Saturday, December 13, 2008

The count down

Only a few weeks before I put my professional season of life behind me. Soon I will be a full time mom (to Buddy) and a bit for Josh and Amanda even though they are married. I love cooking meals for them. They don't seem to mind this either...go figure. I'm so glad that I have been granted time with Joshua. I have prayed many years for what I am experiencing now with him. I still pinch myself. I love him so much and I see the work of God and medicine in him. Never give up hope. I am a firm believer in tough love, and prayer. Our prodical is back. He is an amazing young man. I'll also be available for my other children, grandchildren, family, friends, and God. I miss them all!

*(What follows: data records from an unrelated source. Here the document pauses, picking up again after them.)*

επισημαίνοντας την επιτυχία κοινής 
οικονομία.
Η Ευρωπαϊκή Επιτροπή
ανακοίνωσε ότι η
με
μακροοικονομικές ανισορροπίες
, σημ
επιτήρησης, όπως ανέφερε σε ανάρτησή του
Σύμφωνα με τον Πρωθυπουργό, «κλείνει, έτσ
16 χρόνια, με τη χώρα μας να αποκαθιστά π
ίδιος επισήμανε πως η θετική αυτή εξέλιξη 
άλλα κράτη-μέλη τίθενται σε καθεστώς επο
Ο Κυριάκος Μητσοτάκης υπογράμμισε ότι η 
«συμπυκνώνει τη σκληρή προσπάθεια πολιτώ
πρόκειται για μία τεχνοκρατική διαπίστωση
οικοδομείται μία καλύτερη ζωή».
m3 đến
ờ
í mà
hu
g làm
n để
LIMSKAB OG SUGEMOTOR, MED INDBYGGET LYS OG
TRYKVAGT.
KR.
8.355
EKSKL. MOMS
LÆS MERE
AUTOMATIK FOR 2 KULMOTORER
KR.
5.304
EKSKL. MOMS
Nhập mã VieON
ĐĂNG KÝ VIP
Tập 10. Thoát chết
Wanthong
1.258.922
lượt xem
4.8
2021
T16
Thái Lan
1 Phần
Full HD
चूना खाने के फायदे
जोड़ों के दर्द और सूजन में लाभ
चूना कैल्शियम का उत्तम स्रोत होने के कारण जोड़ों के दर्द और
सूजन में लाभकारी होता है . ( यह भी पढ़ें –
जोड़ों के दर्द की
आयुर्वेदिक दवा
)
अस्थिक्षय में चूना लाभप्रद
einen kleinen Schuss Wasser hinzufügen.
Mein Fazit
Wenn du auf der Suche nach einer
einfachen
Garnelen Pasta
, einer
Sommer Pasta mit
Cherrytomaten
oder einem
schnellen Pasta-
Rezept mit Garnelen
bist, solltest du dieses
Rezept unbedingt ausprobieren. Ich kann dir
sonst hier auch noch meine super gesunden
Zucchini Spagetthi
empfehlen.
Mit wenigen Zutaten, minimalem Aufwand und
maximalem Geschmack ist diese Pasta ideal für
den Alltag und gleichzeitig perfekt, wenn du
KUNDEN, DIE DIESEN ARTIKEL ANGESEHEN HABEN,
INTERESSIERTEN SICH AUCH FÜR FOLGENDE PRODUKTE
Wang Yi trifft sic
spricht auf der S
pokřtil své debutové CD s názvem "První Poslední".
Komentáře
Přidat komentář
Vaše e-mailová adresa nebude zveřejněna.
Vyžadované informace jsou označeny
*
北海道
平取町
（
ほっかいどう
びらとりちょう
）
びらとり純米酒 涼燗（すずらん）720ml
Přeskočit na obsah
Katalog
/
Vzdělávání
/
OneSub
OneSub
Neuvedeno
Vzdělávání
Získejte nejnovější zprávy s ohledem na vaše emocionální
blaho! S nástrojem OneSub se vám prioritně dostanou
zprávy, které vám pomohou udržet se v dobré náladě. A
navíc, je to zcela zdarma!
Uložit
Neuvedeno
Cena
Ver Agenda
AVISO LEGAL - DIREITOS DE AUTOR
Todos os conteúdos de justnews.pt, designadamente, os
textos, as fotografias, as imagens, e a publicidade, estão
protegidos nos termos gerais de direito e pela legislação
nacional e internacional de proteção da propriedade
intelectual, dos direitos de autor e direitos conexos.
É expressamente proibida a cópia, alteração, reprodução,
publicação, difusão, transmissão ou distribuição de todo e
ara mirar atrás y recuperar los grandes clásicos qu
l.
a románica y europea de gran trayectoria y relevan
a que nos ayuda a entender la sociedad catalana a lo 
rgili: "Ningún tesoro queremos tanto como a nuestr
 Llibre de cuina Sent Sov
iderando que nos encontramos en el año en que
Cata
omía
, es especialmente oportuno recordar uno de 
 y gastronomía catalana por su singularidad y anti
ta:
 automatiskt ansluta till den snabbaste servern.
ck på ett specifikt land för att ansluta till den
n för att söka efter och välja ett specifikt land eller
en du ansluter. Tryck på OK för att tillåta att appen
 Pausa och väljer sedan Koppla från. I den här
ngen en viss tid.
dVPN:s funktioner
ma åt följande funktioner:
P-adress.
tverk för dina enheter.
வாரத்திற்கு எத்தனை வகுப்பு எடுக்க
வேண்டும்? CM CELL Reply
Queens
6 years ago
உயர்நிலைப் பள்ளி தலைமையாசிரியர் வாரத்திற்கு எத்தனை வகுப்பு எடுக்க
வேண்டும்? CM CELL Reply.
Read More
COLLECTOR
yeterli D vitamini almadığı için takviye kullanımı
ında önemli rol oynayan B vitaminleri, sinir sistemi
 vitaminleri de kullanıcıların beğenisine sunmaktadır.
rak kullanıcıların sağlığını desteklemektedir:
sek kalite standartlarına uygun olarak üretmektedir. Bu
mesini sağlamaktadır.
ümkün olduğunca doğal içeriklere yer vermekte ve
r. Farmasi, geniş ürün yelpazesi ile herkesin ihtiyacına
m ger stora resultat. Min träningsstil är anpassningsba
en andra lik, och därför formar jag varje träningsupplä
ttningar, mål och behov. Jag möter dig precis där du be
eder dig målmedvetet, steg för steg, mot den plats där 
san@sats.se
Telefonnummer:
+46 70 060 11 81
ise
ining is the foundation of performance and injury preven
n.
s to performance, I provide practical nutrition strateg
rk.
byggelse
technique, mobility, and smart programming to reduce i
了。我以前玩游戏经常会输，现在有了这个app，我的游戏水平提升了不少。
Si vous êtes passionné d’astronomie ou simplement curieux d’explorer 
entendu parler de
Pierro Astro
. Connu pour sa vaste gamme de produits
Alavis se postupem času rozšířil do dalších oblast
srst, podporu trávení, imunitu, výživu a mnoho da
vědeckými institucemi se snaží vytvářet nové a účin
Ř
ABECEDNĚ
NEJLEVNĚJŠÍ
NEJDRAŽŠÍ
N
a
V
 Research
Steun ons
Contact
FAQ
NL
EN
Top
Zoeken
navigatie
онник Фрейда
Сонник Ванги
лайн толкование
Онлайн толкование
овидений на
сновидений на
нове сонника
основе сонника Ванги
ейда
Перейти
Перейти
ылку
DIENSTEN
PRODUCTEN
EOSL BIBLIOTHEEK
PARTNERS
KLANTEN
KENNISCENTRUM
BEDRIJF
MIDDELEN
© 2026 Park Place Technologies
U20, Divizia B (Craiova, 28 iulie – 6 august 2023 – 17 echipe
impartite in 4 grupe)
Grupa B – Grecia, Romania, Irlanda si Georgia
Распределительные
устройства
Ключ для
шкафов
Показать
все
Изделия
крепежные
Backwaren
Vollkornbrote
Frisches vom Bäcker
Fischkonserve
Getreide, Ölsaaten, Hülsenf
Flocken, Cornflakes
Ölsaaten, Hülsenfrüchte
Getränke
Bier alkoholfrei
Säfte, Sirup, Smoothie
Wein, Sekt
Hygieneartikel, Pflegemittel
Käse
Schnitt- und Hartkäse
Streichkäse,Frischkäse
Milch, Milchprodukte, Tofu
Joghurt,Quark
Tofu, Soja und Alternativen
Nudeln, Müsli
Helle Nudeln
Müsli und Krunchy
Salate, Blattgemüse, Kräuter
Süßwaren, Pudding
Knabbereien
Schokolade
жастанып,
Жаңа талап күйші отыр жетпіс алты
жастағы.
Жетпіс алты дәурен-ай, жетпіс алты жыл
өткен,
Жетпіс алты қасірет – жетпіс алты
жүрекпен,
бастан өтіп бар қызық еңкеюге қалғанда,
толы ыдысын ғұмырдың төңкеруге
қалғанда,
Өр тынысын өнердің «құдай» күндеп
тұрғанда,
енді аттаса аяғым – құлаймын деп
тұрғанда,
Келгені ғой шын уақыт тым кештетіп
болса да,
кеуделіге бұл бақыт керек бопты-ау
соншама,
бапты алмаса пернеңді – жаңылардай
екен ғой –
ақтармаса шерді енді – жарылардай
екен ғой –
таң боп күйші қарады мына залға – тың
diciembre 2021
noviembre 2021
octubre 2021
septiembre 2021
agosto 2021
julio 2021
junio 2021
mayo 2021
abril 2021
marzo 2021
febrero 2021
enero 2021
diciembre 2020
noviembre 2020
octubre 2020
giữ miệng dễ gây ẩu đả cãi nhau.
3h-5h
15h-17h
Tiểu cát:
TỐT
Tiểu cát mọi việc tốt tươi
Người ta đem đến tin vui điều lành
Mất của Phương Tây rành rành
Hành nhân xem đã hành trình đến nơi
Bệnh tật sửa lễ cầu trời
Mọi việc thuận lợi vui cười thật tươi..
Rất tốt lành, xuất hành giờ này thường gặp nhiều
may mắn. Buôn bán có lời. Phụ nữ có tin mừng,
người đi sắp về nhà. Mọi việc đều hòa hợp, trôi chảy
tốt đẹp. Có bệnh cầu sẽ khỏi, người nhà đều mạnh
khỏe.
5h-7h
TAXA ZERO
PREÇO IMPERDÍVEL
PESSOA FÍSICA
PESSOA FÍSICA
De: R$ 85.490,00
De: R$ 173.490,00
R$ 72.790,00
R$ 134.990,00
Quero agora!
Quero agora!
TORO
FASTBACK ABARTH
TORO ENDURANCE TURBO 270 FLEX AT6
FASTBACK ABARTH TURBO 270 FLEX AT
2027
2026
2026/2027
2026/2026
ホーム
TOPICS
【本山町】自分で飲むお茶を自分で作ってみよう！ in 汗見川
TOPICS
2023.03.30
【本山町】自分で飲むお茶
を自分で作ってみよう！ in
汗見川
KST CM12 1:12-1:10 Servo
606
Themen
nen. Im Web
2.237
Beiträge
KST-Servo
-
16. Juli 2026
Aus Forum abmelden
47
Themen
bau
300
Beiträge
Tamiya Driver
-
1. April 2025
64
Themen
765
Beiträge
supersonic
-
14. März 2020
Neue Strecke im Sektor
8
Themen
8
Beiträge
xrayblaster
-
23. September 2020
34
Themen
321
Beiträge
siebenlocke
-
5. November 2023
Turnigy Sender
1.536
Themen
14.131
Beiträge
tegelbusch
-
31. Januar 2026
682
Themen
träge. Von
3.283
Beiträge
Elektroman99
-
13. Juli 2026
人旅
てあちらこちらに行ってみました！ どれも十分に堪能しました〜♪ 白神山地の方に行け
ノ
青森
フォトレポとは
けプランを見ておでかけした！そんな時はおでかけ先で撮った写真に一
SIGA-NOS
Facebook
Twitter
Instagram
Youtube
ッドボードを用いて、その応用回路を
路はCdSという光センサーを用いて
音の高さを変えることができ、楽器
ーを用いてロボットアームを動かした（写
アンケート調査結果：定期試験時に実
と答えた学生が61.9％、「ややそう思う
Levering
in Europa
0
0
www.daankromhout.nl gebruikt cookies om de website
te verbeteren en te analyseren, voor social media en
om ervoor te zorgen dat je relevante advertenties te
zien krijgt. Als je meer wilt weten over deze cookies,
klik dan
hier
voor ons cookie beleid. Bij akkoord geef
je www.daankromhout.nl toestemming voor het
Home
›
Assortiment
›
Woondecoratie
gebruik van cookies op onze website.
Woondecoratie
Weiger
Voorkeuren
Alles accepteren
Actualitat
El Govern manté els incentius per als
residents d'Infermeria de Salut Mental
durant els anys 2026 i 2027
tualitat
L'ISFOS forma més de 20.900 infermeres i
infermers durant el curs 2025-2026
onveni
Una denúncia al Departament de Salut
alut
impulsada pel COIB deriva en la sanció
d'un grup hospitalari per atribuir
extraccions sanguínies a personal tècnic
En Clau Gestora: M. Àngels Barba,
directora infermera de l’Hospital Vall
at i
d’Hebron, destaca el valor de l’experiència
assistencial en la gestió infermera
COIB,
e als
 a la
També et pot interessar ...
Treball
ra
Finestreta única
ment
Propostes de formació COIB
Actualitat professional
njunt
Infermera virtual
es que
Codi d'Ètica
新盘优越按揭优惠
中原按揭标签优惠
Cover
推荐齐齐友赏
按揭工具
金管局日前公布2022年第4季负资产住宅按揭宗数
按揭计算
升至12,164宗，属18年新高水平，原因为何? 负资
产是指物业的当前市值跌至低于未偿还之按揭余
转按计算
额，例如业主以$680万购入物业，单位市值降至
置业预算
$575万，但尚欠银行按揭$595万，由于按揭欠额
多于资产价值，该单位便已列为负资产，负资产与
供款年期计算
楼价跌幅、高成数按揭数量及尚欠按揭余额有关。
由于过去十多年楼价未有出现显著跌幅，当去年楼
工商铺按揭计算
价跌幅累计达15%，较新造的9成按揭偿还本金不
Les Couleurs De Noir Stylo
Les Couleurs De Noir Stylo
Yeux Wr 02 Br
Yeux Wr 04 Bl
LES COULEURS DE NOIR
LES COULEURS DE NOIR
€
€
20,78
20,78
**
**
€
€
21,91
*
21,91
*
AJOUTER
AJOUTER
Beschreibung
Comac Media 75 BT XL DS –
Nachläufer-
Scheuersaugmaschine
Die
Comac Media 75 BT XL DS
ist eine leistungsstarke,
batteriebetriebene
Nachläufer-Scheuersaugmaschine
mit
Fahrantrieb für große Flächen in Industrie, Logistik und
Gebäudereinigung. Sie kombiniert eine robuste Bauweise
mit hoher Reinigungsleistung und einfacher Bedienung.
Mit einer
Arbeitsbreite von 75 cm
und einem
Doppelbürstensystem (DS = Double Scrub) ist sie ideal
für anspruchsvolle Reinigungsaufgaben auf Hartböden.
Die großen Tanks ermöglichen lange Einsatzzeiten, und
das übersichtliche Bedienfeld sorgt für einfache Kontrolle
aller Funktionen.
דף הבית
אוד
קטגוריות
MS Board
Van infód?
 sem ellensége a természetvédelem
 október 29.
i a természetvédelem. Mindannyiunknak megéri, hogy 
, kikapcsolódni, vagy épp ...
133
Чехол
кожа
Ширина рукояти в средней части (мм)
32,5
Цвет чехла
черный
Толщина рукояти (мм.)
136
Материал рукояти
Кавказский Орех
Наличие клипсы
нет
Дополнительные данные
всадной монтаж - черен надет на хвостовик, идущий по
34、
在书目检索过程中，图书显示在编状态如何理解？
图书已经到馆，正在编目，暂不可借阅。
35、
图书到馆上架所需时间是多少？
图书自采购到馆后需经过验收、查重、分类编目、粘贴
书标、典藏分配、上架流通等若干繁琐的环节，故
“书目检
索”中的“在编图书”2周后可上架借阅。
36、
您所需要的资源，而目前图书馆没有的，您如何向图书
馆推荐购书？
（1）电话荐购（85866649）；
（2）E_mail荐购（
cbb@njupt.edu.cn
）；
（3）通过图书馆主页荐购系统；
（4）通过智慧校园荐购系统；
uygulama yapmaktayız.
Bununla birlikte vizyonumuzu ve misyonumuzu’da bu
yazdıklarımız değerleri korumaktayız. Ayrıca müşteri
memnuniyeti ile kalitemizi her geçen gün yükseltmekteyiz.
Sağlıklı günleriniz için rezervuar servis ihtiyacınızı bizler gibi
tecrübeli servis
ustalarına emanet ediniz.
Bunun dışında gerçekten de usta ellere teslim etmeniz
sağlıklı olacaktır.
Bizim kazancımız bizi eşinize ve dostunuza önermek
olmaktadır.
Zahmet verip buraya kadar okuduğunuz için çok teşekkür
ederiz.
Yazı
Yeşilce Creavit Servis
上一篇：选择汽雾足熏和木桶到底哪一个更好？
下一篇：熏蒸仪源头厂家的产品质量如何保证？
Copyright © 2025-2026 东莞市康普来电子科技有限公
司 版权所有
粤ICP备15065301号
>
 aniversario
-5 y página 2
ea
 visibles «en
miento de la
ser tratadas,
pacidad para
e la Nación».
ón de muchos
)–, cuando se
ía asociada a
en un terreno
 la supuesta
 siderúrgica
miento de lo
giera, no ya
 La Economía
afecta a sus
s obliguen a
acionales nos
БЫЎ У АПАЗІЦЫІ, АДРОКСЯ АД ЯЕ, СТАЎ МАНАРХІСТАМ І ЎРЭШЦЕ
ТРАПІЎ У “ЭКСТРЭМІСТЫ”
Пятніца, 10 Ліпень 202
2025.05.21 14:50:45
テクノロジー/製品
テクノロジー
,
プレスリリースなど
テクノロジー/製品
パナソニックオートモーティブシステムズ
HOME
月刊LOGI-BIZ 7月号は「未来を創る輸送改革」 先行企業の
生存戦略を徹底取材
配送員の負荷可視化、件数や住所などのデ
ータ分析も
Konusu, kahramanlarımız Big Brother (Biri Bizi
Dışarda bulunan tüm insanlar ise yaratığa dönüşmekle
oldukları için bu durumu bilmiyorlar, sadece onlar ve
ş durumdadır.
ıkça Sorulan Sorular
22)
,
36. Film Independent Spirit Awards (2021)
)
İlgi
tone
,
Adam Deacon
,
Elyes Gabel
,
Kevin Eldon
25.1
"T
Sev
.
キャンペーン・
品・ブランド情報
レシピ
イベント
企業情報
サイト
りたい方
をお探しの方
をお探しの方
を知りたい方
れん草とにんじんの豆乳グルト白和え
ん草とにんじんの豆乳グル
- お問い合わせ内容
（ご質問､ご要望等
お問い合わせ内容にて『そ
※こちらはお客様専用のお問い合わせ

Today we will be heading out to my sister Liz's home in Lowell. I can't wait to get together with family. I could cry right now just thinking of it. I miss everyone so much. In order for me to feel balanced I need to be a part of their lives. I love the laughter, conversation, and love that fills the room when we are all together. I still wish my dad could be here. There is a hole he left behind, but I also see so much of him in each of us. Different qualities surface. Hans has dad's laugh and temper. Mike has dad's compassion, and enjoyment of family, Fred has dad's walk,
Caroline has dad's responsibility, I have my dad's goofiness, and Liz carries dad's love for sports, and discipline. (of course all the boys do too) The thing my dad taught us the most was dedication. He loved his family and at any cost, emotionally, or financially he kept us together. He loved and feared God...He was a strong man and a gentleman. He taught me how to ride the storms of life. When ever I was struggling he always had a way of making my problems seem small. Sometimes he didn't say a thing after I would share stuff with him...even in his silence there was instruction. Even to this day when I feel sorry for myself I sometimes reflect back on how my dad raised 6 kids. I don't remember him ever feeling sorry for himself. He just loved us. I miss cutting his hair, and fingernails and toenails. I would also give him back massages. He loved that!!! I'm sure he did looking back at it now. Touch is so important for all of us. And my love language is touch. (I would probably emotionally die with out it.) I'm so glad I have a husband who loves to hug me anytime anywhere. Well, in memory of my dad...I am so grateful for a father who loved me, cared for me, and was always available for me. Thanks to God for awesome papa's!